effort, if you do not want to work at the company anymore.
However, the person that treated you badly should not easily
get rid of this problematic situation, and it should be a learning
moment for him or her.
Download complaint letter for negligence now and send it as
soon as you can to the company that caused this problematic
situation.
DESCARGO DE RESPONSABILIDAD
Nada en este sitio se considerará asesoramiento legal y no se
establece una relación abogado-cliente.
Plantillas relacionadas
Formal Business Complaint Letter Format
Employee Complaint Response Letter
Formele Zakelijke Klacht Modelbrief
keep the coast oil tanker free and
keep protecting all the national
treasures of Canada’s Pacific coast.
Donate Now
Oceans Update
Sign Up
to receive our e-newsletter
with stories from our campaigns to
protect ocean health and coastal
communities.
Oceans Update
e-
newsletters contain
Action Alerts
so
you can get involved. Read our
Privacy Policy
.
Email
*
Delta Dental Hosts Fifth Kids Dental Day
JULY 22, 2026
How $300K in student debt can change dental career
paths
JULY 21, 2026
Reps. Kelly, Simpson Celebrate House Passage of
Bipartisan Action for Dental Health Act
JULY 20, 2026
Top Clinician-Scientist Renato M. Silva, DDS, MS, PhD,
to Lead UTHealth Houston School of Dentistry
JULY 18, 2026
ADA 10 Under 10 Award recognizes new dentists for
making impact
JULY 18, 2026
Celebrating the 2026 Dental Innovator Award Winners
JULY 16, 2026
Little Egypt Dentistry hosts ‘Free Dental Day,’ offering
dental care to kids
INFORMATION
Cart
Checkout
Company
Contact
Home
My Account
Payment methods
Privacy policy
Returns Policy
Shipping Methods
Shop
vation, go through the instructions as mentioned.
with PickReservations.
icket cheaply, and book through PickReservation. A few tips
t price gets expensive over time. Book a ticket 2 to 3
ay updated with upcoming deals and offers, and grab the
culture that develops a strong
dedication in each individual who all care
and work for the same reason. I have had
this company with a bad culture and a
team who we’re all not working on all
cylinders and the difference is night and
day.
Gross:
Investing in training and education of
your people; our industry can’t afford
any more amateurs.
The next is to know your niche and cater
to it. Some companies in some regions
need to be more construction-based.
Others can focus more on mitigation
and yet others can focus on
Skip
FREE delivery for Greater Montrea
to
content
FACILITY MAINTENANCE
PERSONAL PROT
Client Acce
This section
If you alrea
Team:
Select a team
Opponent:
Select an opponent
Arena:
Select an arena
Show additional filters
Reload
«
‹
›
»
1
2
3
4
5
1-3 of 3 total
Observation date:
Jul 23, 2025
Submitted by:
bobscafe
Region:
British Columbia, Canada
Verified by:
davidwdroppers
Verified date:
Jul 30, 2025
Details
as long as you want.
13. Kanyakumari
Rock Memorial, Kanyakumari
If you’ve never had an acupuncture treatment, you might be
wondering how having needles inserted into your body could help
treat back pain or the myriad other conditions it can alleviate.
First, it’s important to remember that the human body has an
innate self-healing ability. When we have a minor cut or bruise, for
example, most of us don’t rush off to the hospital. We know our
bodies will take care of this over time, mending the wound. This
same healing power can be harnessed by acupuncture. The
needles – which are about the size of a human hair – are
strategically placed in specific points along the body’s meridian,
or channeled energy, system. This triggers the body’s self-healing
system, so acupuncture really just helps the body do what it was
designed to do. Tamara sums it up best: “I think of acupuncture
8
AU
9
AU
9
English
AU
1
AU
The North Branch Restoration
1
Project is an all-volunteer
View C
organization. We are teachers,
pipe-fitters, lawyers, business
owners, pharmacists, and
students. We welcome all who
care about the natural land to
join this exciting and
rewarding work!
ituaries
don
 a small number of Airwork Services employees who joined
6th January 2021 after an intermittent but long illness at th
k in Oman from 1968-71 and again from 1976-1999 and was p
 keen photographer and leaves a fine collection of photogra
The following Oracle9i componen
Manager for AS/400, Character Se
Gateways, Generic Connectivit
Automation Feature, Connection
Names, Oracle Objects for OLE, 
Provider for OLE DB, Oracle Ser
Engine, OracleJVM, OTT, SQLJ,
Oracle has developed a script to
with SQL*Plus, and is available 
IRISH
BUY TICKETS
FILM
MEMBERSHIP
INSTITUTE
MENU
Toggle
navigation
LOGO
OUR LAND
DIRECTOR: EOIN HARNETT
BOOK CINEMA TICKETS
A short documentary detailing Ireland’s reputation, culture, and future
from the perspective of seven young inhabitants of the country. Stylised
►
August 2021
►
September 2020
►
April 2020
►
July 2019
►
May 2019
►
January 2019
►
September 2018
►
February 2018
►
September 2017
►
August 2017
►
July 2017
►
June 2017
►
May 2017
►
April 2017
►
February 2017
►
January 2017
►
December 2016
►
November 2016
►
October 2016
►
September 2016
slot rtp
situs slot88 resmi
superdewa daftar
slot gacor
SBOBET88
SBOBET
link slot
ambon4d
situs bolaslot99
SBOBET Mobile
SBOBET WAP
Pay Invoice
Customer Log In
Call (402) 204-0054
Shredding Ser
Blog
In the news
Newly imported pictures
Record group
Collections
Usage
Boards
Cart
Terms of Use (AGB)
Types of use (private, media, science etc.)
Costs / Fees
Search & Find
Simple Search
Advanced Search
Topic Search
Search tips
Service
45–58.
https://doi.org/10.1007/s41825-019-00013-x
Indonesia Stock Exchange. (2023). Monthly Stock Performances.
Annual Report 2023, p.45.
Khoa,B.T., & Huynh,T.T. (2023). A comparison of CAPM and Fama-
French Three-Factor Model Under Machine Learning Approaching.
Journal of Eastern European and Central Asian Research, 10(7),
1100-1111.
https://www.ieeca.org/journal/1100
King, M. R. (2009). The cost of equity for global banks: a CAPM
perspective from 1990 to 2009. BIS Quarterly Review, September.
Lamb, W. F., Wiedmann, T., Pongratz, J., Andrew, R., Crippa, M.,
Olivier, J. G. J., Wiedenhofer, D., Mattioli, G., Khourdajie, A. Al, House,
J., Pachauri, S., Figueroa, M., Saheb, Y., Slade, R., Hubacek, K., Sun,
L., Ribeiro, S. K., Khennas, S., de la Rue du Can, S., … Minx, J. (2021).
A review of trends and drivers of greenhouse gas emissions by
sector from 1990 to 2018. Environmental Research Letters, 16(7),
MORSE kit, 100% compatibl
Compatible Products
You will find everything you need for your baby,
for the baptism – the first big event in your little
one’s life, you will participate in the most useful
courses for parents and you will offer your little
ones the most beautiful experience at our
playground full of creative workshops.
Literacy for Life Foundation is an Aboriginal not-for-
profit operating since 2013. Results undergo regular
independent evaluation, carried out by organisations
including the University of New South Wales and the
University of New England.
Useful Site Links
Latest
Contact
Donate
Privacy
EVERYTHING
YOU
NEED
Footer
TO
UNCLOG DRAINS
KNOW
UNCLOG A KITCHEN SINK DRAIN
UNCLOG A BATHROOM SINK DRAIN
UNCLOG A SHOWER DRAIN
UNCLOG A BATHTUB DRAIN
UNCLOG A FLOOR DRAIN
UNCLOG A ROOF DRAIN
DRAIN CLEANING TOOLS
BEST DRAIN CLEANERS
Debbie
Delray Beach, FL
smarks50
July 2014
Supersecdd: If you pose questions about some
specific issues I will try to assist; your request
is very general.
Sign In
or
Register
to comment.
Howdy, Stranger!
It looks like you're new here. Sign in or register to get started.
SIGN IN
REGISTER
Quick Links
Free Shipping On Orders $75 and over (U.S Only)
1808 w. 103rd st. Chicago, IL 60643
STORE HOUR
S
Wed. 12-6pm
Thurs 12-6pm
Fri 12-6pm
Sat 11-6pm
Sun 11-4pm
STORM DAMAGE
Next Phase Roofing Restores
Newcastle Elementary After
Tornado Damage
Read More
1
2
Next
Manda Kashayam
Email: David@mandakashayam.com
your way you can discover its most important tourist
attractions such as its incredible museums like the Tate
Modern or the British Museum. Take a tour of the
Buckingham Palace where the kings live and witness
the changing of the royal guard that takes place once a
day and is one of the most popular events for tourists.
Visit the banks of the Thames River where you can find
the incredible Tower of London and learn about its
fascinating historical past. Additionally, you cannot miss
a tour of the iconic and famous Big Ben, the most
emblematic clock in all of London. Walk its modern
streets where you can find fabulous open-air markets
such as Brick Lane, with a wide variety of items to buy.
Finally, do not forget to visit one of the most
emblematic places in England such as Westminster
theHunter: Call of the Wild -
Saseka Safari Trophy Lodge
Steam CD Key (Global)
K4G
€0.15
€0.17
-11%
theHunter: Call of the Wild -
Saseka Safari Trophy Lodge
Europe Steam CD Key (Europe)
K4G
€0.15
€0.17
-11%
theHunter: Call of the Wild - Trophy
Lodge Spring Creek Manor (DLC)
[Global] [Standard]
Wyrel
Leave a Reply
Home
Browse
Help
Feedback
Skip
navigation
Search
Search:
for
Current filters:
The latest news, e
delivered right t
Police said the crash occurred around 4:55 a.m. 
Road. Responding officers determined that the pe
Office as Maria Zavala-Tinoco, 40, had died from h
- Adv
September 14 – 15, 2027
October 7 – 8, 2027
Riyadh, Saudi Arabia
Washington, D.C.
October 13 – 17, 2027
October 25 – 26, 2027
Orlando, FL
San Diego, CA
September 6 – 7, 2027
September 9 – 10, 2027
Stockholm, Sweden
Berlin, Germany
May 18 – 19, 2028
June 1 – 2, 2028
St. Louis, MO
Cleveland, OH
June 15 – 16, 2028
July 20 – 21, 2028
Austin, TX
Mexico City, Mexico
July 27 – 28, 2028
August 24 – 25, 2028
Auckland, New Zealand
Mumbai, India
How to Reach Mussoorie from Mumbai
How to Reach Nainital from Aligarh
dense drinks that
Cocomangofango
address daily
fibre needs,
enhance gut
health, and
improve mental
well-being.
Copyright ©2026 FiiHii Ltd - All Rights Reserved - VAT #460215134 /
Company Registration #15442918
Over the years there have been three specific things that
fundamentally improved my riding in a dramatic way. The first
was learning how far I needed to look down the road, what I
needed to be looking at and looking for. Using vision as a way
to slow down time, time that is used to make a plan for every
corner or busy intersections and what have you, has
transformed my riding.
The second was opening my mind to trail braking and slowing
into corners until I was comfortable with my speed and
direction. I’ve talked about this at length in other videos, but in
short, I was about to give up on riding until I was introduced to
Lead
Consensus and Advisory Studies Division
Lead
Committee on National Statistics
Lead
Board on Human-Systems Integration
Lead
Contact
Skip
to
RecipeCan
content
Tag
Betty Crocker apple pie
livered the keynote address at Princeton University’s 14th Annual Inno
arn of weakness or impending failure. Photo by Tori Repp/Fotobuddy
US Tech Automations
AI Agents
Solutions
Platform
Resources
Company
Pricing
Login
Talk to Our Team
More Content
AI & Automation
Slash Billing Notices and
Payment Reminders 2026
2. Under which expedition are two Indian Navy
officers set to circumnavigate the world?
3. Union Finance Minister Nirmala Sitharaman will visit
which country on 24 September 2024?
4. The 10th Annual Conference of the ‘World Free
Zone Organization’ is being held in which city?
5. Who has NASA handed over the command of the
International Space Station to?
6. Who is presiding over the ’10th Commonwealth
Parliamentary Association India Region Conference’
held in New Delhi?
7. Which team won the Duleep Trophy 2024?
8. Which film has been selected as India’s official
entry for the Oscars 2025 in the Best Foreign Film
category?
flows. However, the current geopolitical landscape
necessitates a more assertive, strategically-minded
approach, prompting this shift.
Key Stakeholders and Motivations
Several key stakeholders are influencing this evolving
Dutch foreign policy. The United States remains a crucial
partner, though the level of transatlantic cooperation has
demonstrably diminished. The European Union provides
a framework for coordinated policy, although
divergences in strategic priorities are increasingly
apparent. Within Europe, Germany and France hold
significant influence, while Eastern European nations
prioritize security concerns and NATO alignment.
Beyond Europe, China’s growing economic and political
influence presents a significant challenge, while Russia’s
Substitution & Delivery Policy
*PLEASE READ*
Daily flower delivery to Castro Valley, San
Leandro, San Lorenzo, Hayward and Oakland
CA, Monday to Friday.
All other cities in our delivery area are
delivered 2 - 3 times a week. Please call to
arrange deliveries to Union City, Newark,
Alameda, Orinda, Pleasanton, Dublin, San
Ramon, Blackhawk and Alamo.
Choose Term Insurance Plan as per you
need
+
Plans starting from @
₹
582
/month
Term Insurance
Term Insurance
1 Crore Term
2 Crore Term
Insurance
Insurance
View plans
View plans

▸ REQUIREMENT:
Transcribe the rows word for word, starting at the very first line and ending with the line that contains "with PickReservations.".

▸ SOLUTION:
effort, if you do not want to work at the company anymore.
However, the person that treated you badly should not easily
get rid of this problematic situation, and it should be a learning
moment for him or her.
Download complaint letter for negligence now and send it as
soon as you can to the company that caused this problematic
situation.
DESCARGO DE RESPONSABILIDAD
Nada en este sitio se considerará asesoramiento legal y no se
establece una relación abogado-cliente.
Plantillas relacionadas
Formal Business Complaint Letter Format
Employee Complaint Response Letter
Formele Zakelijke Klacht Modelbrief
keep the coast oil tanker free and
keep protecting all the national
treasures of Canada’s Pacific coast.
Donate Now
Oceans Update
Sign Up
to receive our e-newsletter
with stories from our campaigns to
protect ocean health and coastal
communities.
Oceans Update
e-
newsletters contain
Action Alerts
so
you can get involved. Read our
Privacy Policy
.
Email
*
Delta Dental Hosts Fifth Kids Dental Day
JULY 22, 2026
How $300K in student debt can change dental career
paths
JULY 21, 2026
Reps. Kelly, Simpson Celebrate House Passage of
Bipartisan Action for Dental Health Act
JULY 20, 2026
Top Clinician-Scientist Renato M. Silva, DDS, MS, PhD,
to Lead UTHealth Houston School of Dentistry
JULY 18, 2026
ADA 10 Under 10 Award recognizes new dentists for
making impact
JULY 18, 2026
Celebrating the 2026 Dental Innovator Award Winners
JULY 16, 2026
Little Egypt Dentistry hosts ‘Free Dental Day,’ offering
dental care to kids
INFORMATION
Cart
Checkout
Company
Contact
Home
My Account
Payment methods
Privacy policy
Returns Policy
Shipping Methods
Shop
vation, go through the instructions as mentioned.
with PickReservations.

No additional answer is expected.